Des manques qui entravent la réalisation du projet
D’après le Dr Ziani, «il y a des couples donneurs-receveurs préparés depuis six mois, mais on n’arrive pas à démarrer le travail vu le manque de moyens. D’abord, le laboratoire d’analyse n’est pas performant et le service d’immunologie est inexistant. Le service de radiologie aussi ne suit pas très bien, par manque de radiologue. Donc, on a du mal à préparer ces malades. Or, le matériel qui a été demandé au service de néphrologie n’est pas réceptionné car il n’y a même pas d’échographe au service, un appareil des plus simples dont disposent tous les services de médecine générale. Avec un service de dialyse qui enregistre beaucoup de carences et des appareils de dialyse qui tombent souvent en panne, le service travaille avec les moyens de bord. Néanmoins, il n’y a pas de manque de chirurgiens, car au pire des cas, il peut être fait appel à des chirurgiens d’Alger, par exemple, pour pratiquer l’acte chirurgical et faire le suivi des malades nous-mêmes. Mais, on appréhende d’opérer des malades sans un bon suivi, car le postopératoire est très important : il faut qu’il y ait un laborantin, un bon biochimiste, un bon matériel de biologie, un bon service de radiologie avec tout l’appareillage, des écho-doppler, etc. Le vrai problème au CHU de Béjaïa, c’est le manque de moyens, en attendant la concrétisation des promesses données par les responsables du CHU. Mais pour l’instant, rien n’est arrivé», déclare le docteur. La salle de transplantation où on devrait mettre le donneur et le receveur n’est pas prête, car elle doit être équipée d’un matériel de réanimation, d’un scope, en sommes, d’un matériel sophistiqué alors qu’on n’a ni tensiomètres, ni lits, ce qui est bien dommage !».
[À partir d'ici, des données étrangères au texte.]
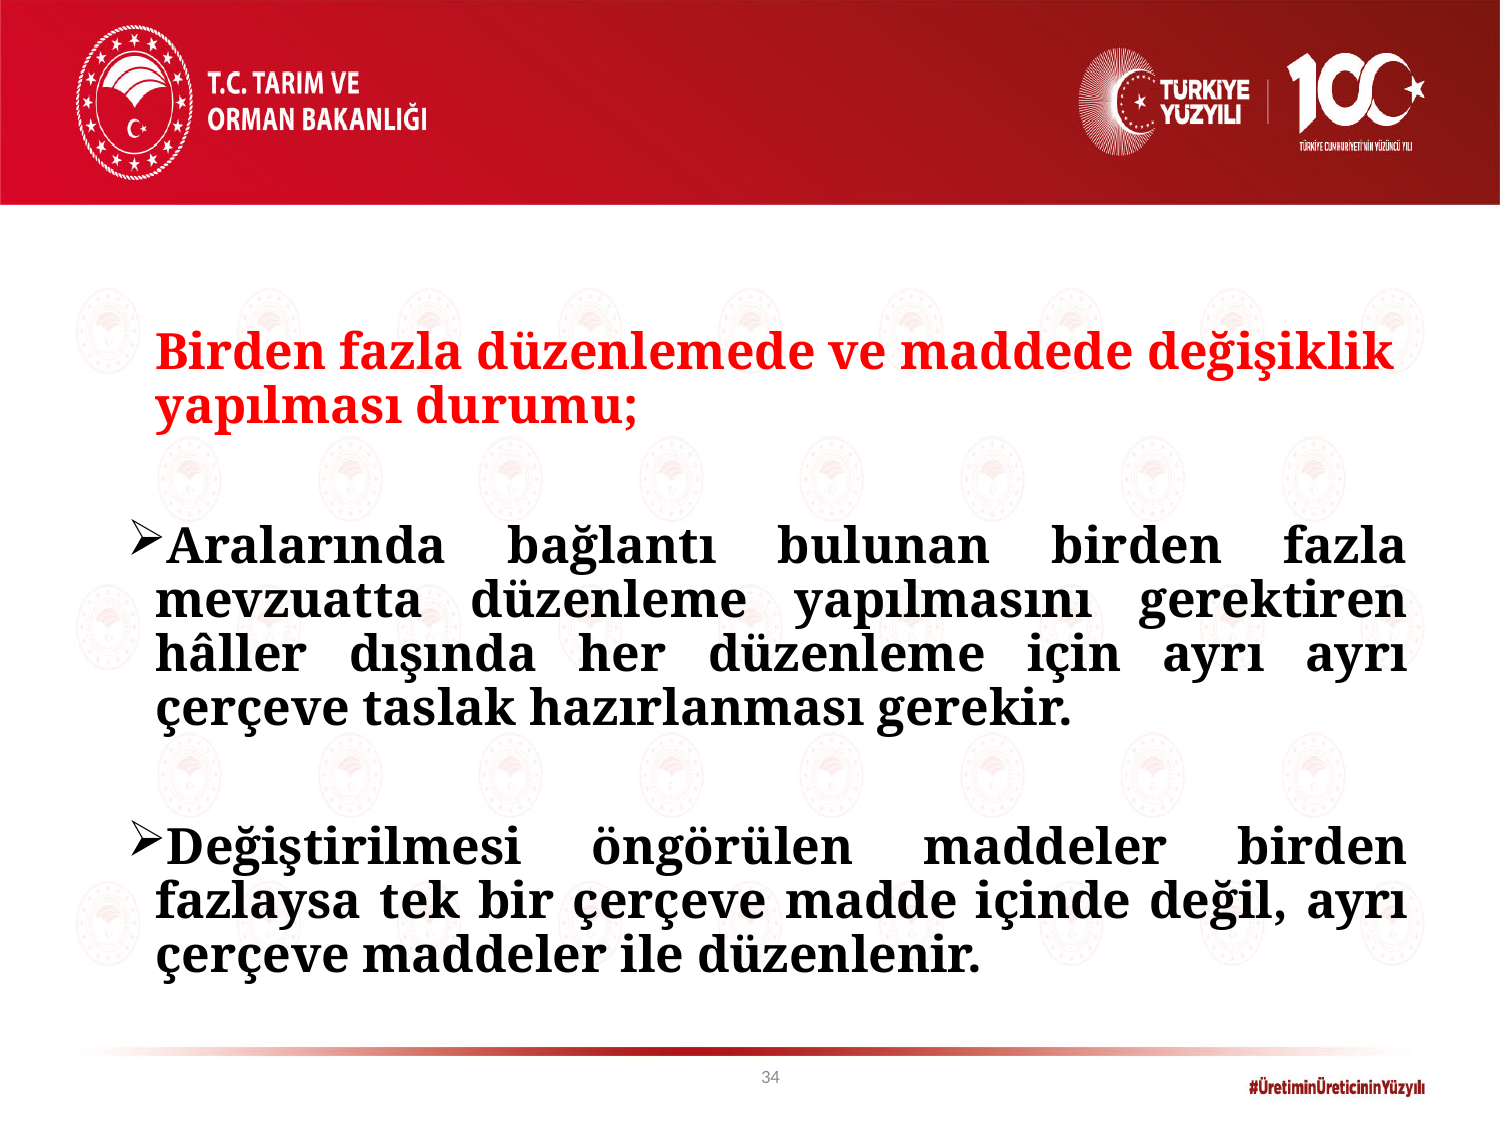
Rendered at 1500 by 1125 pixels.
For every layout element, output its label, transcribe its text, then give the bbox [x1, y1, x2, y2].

picture [0, 0, 1500, 1125]
list Birden fazla düzenlemede ve maddede değişiklik yapılması durumu; Aralarında bağlantı bulunan birden fazla mevzuatta düzenleme yapılmasını gerektiren hâller dışında her düzenleme için ayrı ayrı çerçeve taslak hazırlanması gerekir. Değiştirilmesi öngörülen maddeler birden fazlaysa tek bir çerçeve madde içinde değil, ayrı çerçeve maddeler ile düzenlenir. [112, 243, 1424, 1024]
slide_number 34 [723, 1050, 796, 1103]
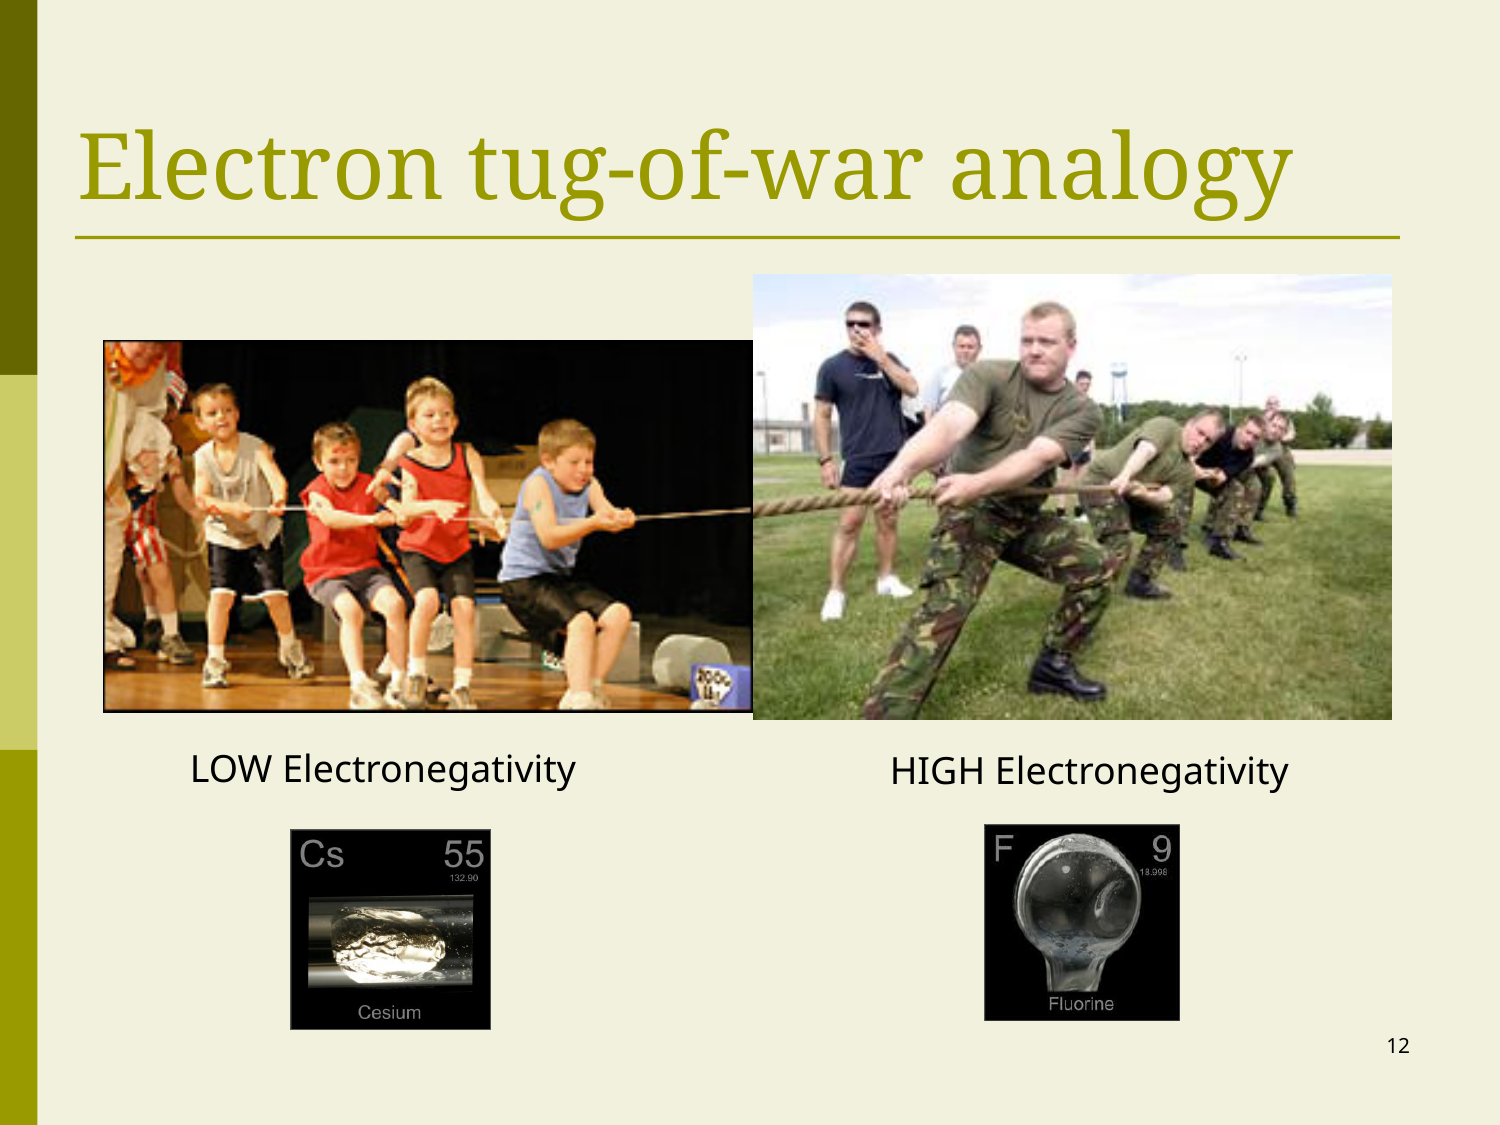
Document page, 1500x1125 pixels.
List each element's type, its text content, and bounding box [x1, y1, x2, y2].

picture [290, 829, 491, 1030]
text_box Electron tug-of-war analogy [62, 100, 1413, 288]
slide_number 12 [1074, 1025, 1425, 1100]
picture [103, 274, 1392, 720]
text_box HIGH Electronegativity [874, 739, 1500, 800]
picture [983, 824, 1180, 1021]
text_box LOW Electronegativity [174, 737, 813, 798]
Des chirurgiens qui s’ennuient
«L’équipe médicale néphrologique sur place est très expérimentée. Il y en a même ceux qui on fait de la transplantation rénale à Paris, qui ont de l’expérience et qui ont beaucoup travaillé mais qui s’ennuient ici», avance le Dr Ziani, avant d’enchaîner : «C’est vrai qu’il y a beaucoup de malades, du fait qu’on reçoit tout le temps des urgences de la wilaya. On travaille sans arrêt, c’est un service qui ne s’arrête pas de 7h du matin jusqu’à 22h, avec les urgences qui fonctionnent 24h/24h. Toutefois, nos chirurgiens veulent passer à la pratique, c’est-à-dire à la greffe rénale qui est leur domaine».